US regulator names winners in spectrum auction

The two largest mobile phone companies in the US dominated bidding in a record-setting government spectrum auction, an Associated Press report said.

AT&T and Verizon Wireless combined to account for €10.3 billion/US$16 billion of the €12.61 billion/US$19.6 billion bid in the auction, an Associated Press analysis of Federal Communications Commission data shows.

Verizon Wireless bid €6.05 billion/US$9.4 billion and AT&T €4.25 billion/US$6.6 billion, Associated Press added.

The results raised concern that the auction failed to attract any significant new competitors to the mobile market to challenge the dominant companies.

For example, Google was not among the winners, so after months of speculation, the search engine giant will not be entering the wireless business.

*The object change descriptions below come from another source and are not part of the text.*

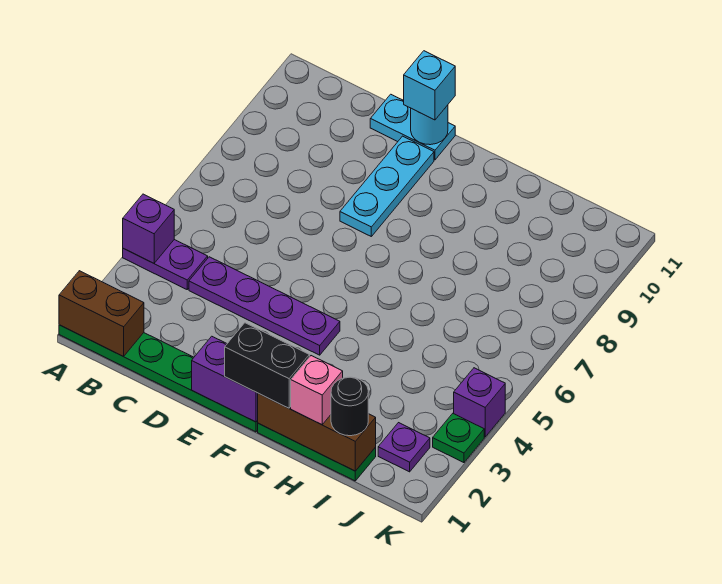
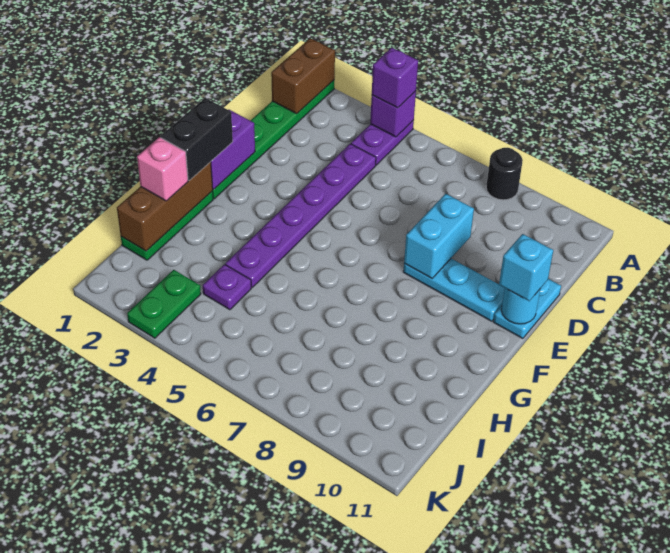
purple plate C4:F4 level 1 -> purple plate C4:H4 level 1
none -> cyan brick D8:E8 level 2
black round brick I1 level 3 -> black round brick A8 level 1
purple plate J2 level 1 -> purple plate I4 level 1
green plate K3 level 1 -> green plate J3:K3 level 1
purple brick K4 level 1 -> purple brick A4 level 3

One new entrant, Frontier Wireless, owned by direct broadcast satellite TV company EchoStar, won nearly enough licences to create a nationwide footprint. Frontier bid €458 million/US$712 million, according to FCC data.

The spectrum was freed by the nationwide transition to digital broadcasting.

The hope is that consumers will benefit from more advanced mobile services such as high speed Internet access. The money raised will be used to help public safety programmes and offset the federal budget deficit.

Despite the dominance in the auction by the major mobile operators, the FCC chairman was optimistic about the auction results, according to the report.